Monday, Oct. 10, 1938
"All of the Evidence"
BONG! went the New York Stock Exchange 10 o'clock opening bell one day last week. What looked like the worst break of the year promptly began. By radio and ticker came the gloomy words of Prime Minister Neville Chamberlain before the House of Commons. To the market they brought a tide of liquidation. Prices cracked as much as three points, blocks as big as 6,000 shares were dumped. At 10:28, came the word that Hitler had agreed to a four-power conference. The tide turned. During the next hour buying orders for 700,000 shares jammed every brokerage house in Wall Street. The ticker dropped six minutes behind. An order for 15,000 shares of U.S. Rubber jumped the price from $40.75 to $45. General Motors was up $2.25, Chrysler $2.63. At day's end, the Dow-Jones industrial average was up almost six points from the morning's low of 127.85. At week's end the average had reached 143.13, highest since August 25.
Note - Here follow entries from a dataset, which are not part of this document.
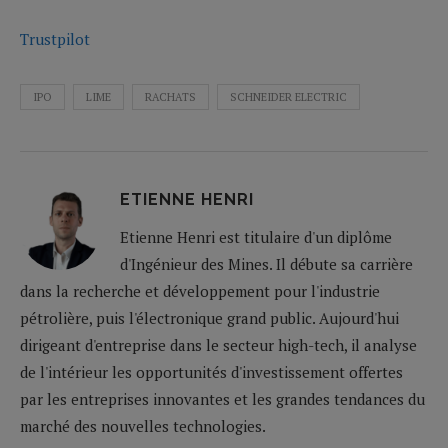
Trustpilot
IPO
LIME
RACHATS
SCHNEIDER ELECTRIC
ETIENNE HENRI
Etienne Henri est titulaire d'un diplôme
d'Ingénieur des Mines. Il débute sa carrière
dans la recherche et développement pour l'industrie
pétrolière, puis l'électronique grand public. Aujourd'hui
dirigeant d'entreprise dans le secteur high-tech, il analyse
de l'intérieur les opportunités d'investissement offertes
par les entreprises innovantes et les grandes tendances du
marché des nouvelles technologies.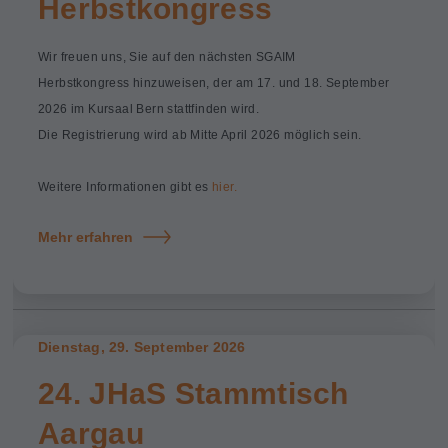
Herbstkongress
Wir freuen uns, Sie auf den nächsten SGAIM
Herbstkongress hinzuweisen, der am 17. und 18. September
2026 im Kursaal Bern stattfinden wird.
Die Registrierung wird ab Mitte April 2026 möglich sein.
Weitere Informationen gibt es
hier.
Mehr erfahren
Dienstag, 29. September 2026
24. JHaS Stammtisch
Aargau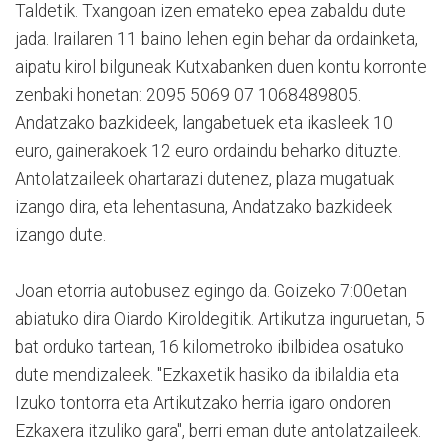
Taldetik. Txangoan izen emateko epea zabaldu dute
jada. Irailaren 11 baino lehen egin behar da ordainketa,
aipatu kirol bilguneak Kutxabanken duen kontu korronte
zenbaki honetan: 2095 5069 07 1068489805.
Andatzako bazkideek, langabetuek eta ikasleek 10
euro, gainerakoek 12 euro ordaindu beharko dituzte.
Antolatzaileek ohartarazi dutenez, plaza mugatuak
izango dira, eta lehentasuna, Andatzako bazkideek
izango dute.
Joan etorria autobusez egingo da. Goizeko 7:00etan
abiatuko dira Oiardo Kiroldegitik. Artikutza inguruetan, 5
bat orduko tartean, 16 kilometroko ibilbidea osatuko
dute mendizaleek. "Ezkaxetik hasiko da ibilaldia eta
Izuko tontorra eta Artikutzako herria igaro ondoren
Ezkaxera itzuliko gara", berri eman dute antolatzaileek.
Other reactions to peace were equally logical. Foreign bonds led a zooming bond market. Sterling jumped 13-c- in one day. Prices of the "war commodities"--wheat, sugar, cottonseed oil--plummeted; other commodities--rubber, silk, hides, cocoa, cotton--zoomed. Marine insurance rates on war risk for gold shipments were cut in half. Brokers resumed plans for new financing, which had sunk to the lowest September volume in three years. And with the overwhelming question of war at least postponed, U.S. businessmen returned to the question of business prospects.
Statistical answers were preponderantly optimistic. Engineering construction awards of $49,229,000 were 16% over the same week in 1937. Carloadings, risen 2.3% from the previous week, were still off about 20% from last year. Store sales, off 12% fortnight ago, were only down 6% from 1937 last week. The U.S. Chamber of Commerce declared: "All of the evidence points to some improvement in business. ... It is too early to know the strength present trends will develop. ..." The New York Times was less optimistic. Its business index fell and when commercial, industrial and agricultural loans by New York member banks of the Federal Reserve System shrank for the fifth week in succession, the Times committed itself to the prediction that this "pretty well smashed all hopes of a 'normal seasonal expansion' this autumn." Last week, however, bank debits to individual accounts continued to rise (now only 7% under a year ago), indicating that the nation was spending money faster than industry was expanding--a thoroughly healthy state of affairs.